» **GIVEN INFORMATION**:
%%

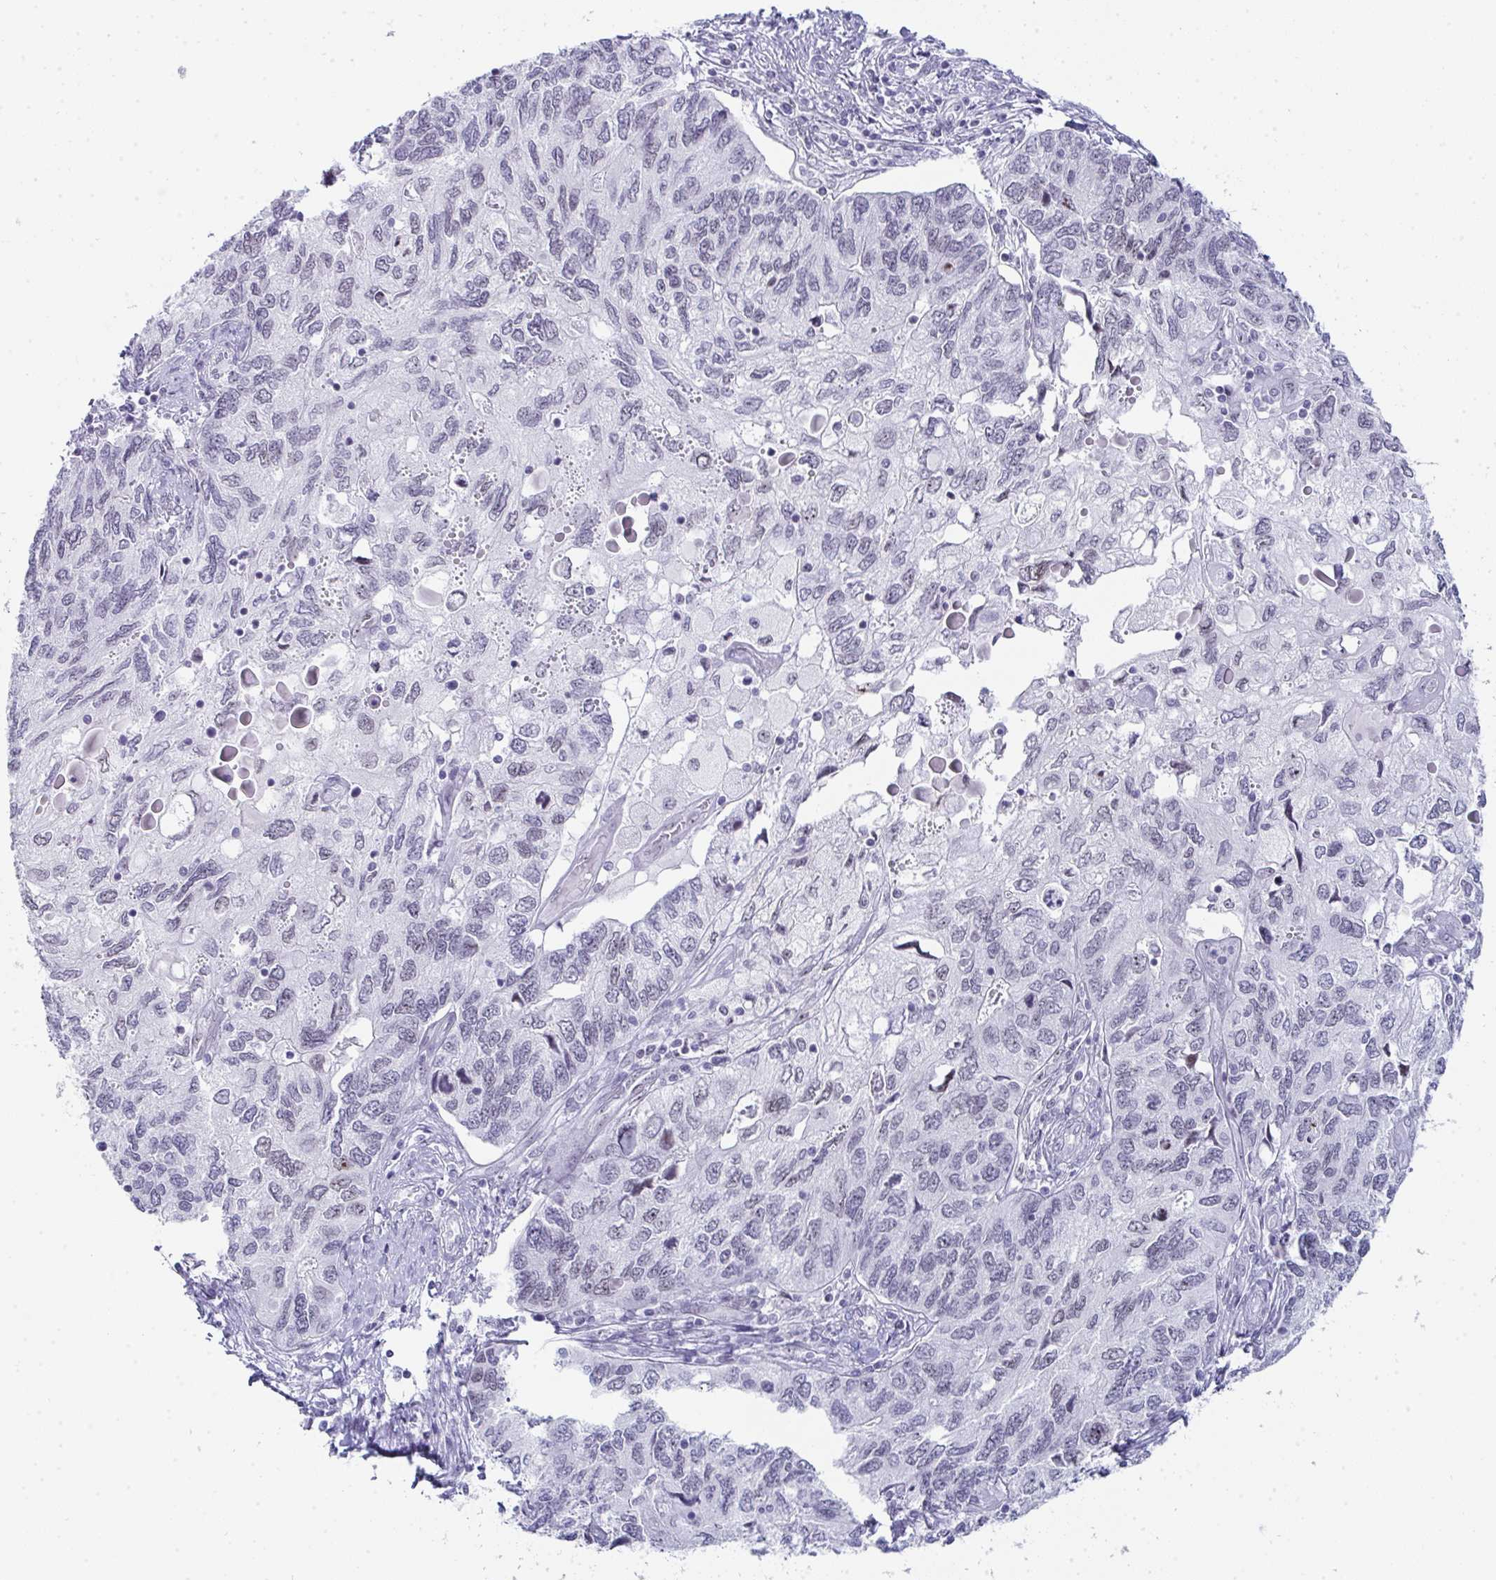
{"staining": {"intensity": "weak", "quantity": "<25%", "location": "nuclear"}, "tissue": "endometrial cancer", "cell_type": "Tumor cells", "image_type": "cancer", "snomed": [{"axis": "morphology", "description": "Carcinoma, NOS"}, {"axis": "topography", "description": "Uterus"}], "caption": "The image demonstrates no significant positivity in tumor cells of endometrial carcinoma.", "gene": "NOP10", "patient": {"sex": "female", "age": 76}}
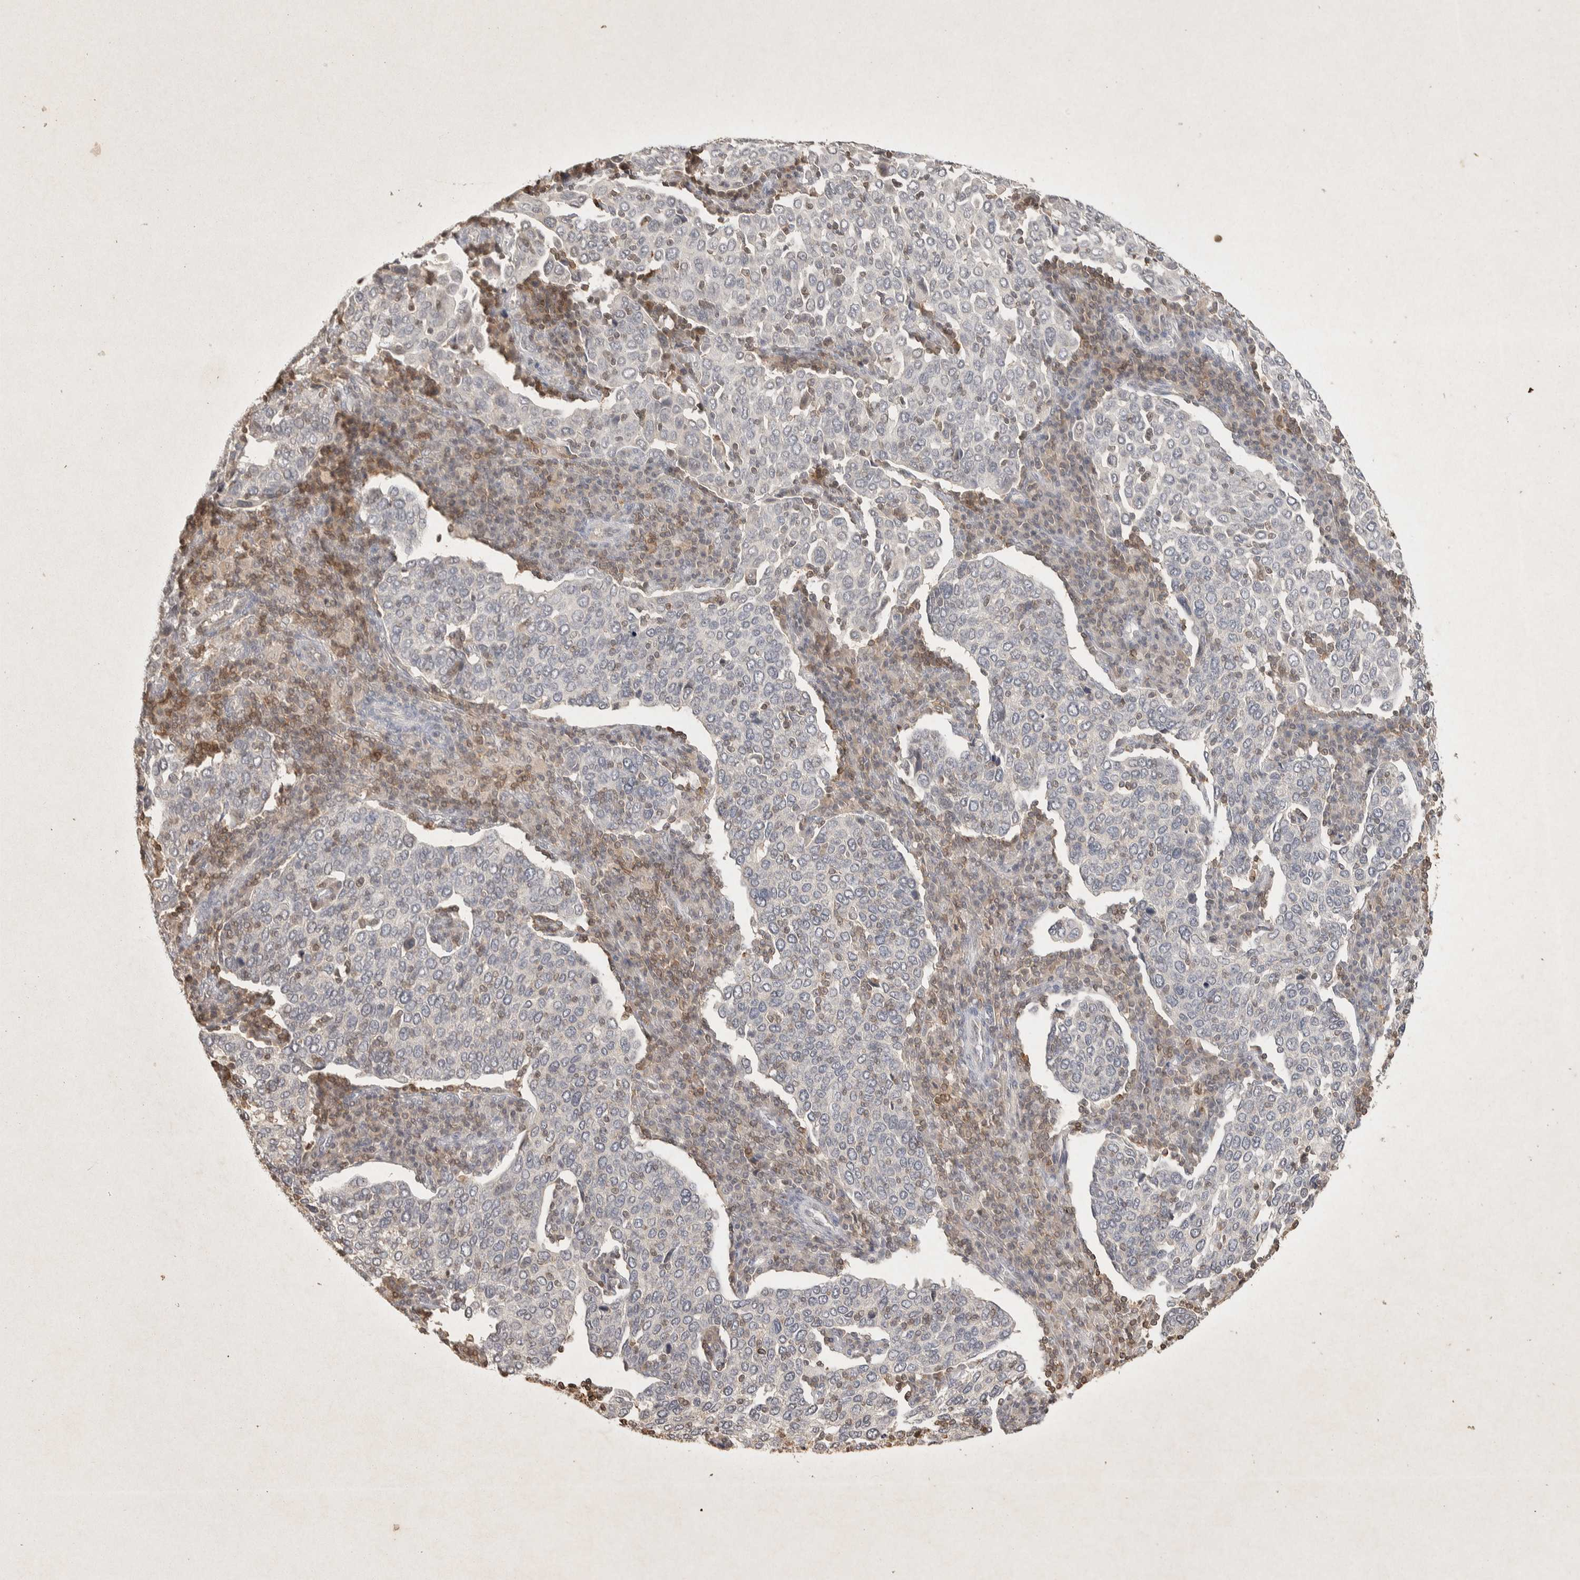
{"staining": {"intensity": "negative", "quantity": "none", "location": "none"}, "tissue": "cervical cancer", "cell_type": "Tumor cells", "image_type": "cancer", "snomed": [{"axis": "morphology", "description": "Squamous cell carcinoma, NOS"}, {"axis": "topography", "description": "Cervix"}], "caption": "A photomicrograph of human cervical cancer is negative for staining in tumor cells. (DAB immunohistochemistry (IHC) visualized using brightfield microscopy, high magnification).", "gene": "RAC2", "patient": {"sex": "female", "age": 40}}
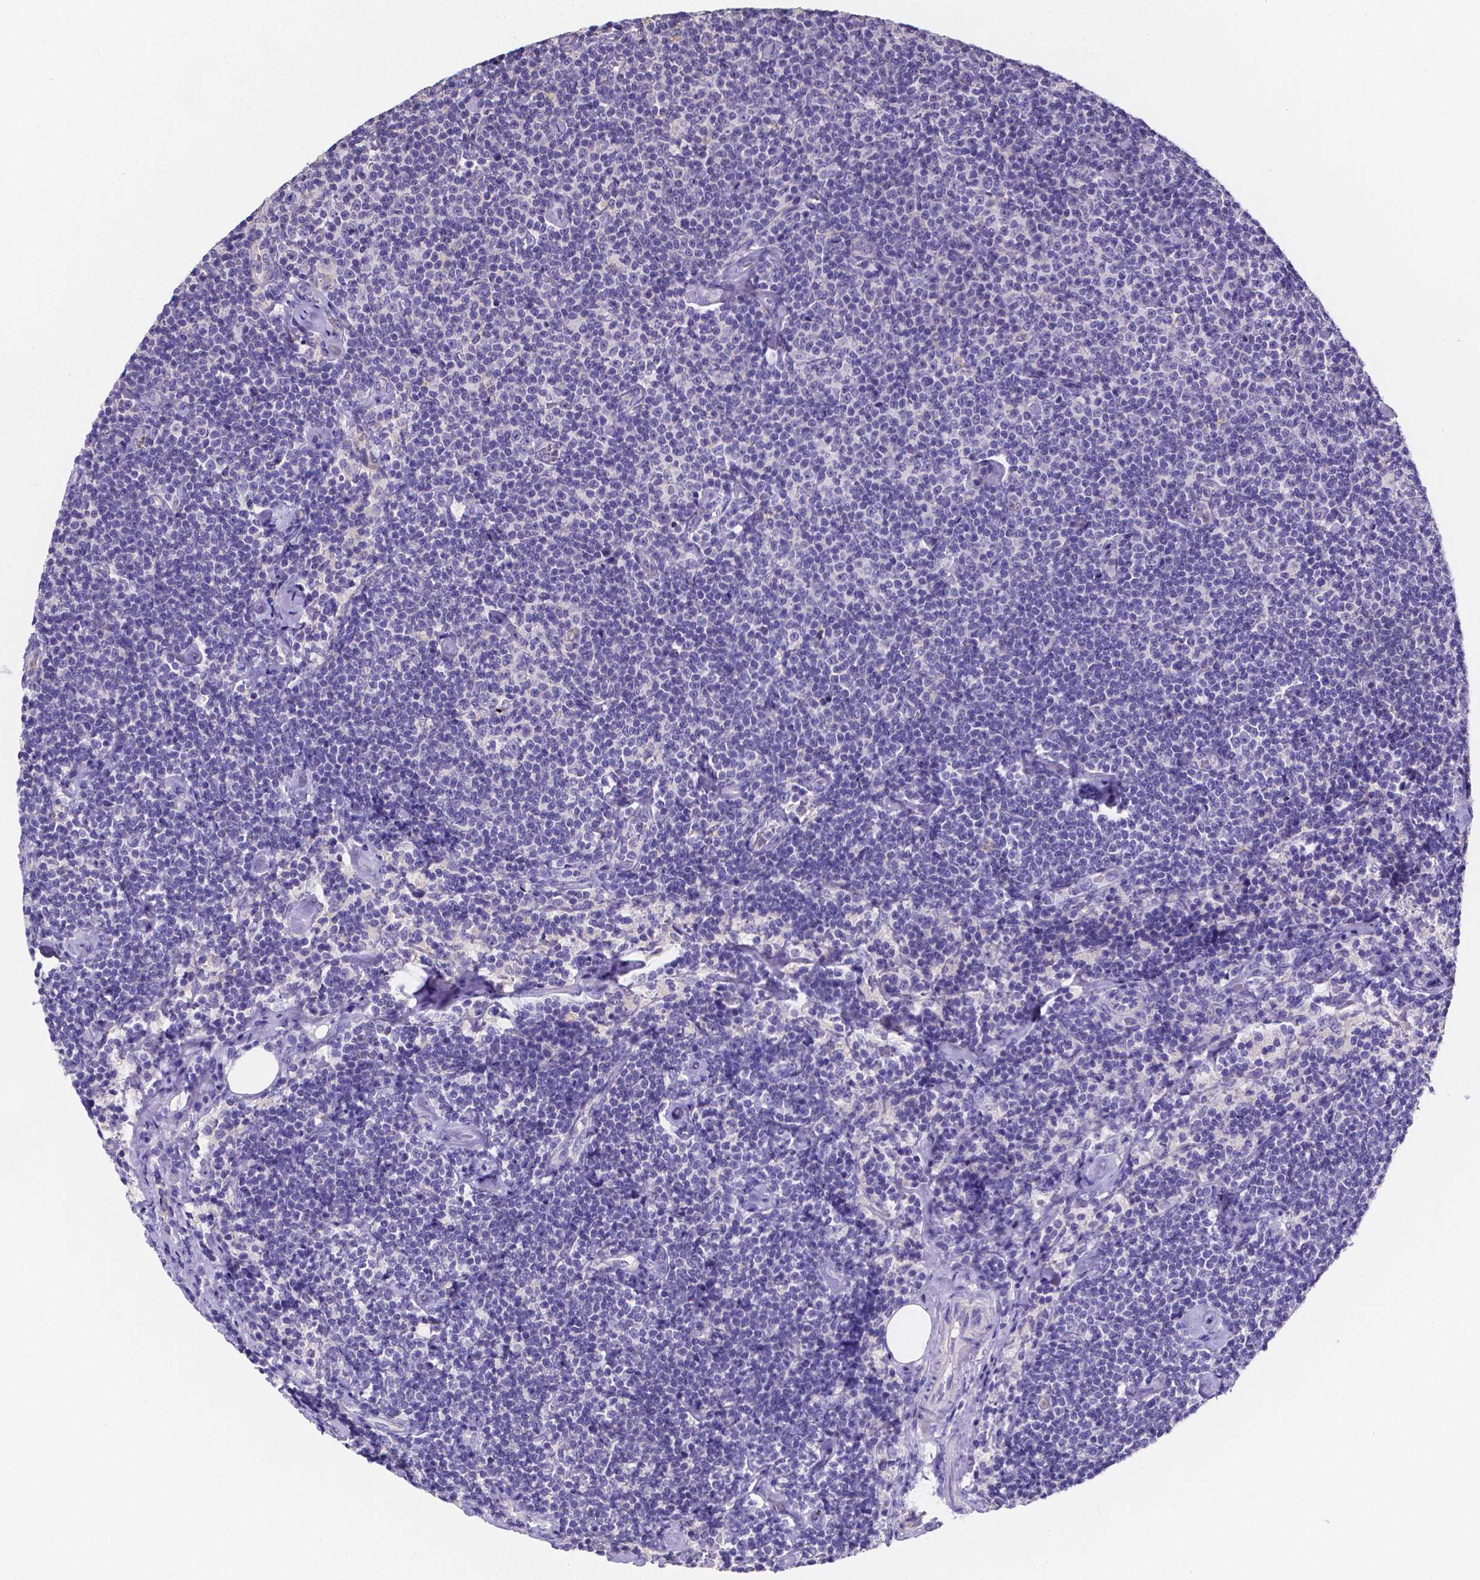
{"staining": {"intensity": "negative", "quantity": "none", "location": "none"}, "tissue": "lymphoma", "cell_type": "Tumor cells", "image_type": "cancer", "snomed": [{"axis": "morphology", "description": "Malignant lymphoma, non-Hodgkin's type, Low grade"}, {"axis": "topography", "description": "Lymph node"}], "caption": "Malignant lymphoma, non-Hodgkin's type (low-grade) stained for a protein using IHC exhibits no positivity tumor cells.", "gene": "ATP6V1D", "patient": {"sex": "male", "age": 81}}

%%

» **WHAT YOU ARE ASKED TO DO**: Output the lines above verbatim, images excluded.

» **FINISHED TASK**:
{"staining": {"intensity": "weak", "quantity": "<25%", "location": "nuclear"}, "tissue": "endometrial cancer", "cell_type": "Tumor cells", "image_type": "cancer", "snomed": [{"axis": "morphology", "description": "Carcinoma, NOS"}, {"axis": "topography", "description": "Uterus"}], "caption": "The image demonstrates no significant positivity in tumor cells of endometrial carcinoma.", "gene": "NOP10", "patient": {"sex": "female", "age": 76}}
{"staining": {"intensity": "negative", "quantity": "none", "location": "none"}, "tissue": "cervical cancer", "cell_type": "Tumor cells", "image_type": "cancer", "snomed": [{"axis": "morphology", "description": "Squamous cell carcinoma, NOS"}, {"axis": "topography", "description": "Cervix"}], "caption": "A photomicrograph of human cervical cancer is negative for staining in tumor cells. (DAB immunohistochemistry (IHC) visualized using brightfield microscopy, high magnification).", "gene": "RAC2", "patient": {"sex": "female", "age": 40}}
{"staining": {"intensity": "negative", "quantity": "none", "location": "none"}, "tissue": "lymphoma", "cell_type": "Tumor cells", "image_type": "cancer", "snomed": [{"axis": "morphology", "description": "Malignant lymphoma, non-Hodgkin's type, Low grade"}, {"axis": "topography", "description": "Lymph node"}], "caption": "Malignant lymphoma, non-Hodgkin's type (low-grade) stained for a protein using IHC exhibits no positivity tumor cells.", "gene": "ATP6V1D", "patient": {"sex": "male", "age": 81}}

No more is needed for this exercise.